══ Input records

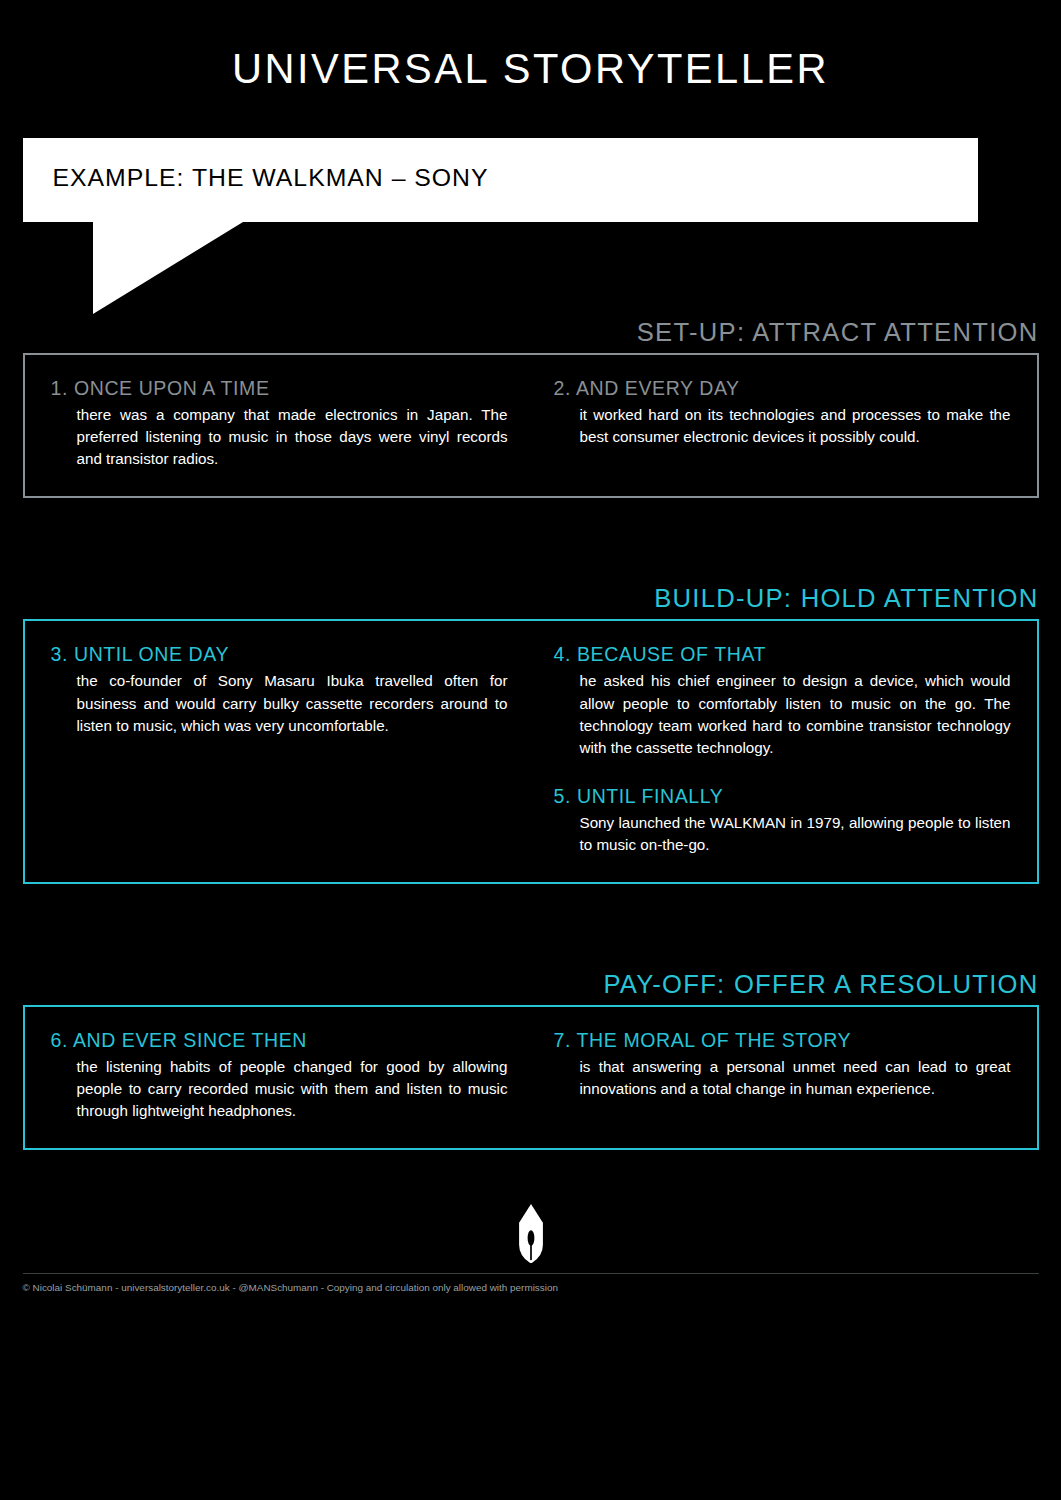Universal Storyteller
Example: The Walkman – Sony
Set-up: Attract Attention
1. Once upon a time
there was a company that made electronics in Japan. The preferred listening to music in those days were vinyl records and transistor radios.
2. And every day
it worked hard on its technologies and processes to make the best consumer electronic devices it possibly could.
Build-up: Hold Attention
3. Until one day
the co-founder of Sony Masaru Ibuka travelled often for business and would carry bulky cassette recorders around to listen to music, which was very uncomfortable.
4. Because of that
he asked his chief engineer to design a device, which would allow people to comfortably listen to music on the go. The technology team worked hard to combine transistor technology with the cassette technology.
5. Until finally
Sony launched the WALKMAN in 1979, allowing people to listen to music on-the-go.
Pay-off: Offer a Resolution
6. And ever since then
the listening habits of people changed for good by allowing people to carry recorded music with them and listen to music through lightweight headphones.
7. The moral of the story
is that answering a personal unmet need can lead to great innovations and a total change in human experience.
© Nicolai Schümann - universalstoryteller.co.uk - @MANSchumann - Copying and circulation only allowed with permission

════

Activity » Retype the entries above exactly, but only from the line containing "it worked hard" through the line containing "4. Because of that", both included.

Answer below »
it worked hard on its technologies and processes to make the best consumer electronic devices it possibly could.
Build-up: Hold Attention
3. Until one day
the co-founder of Sony Masaru Ibuka travelled often for business and would carry bulky cassette recorders around to listen to music, which was very uncomfortable.
4. Because of that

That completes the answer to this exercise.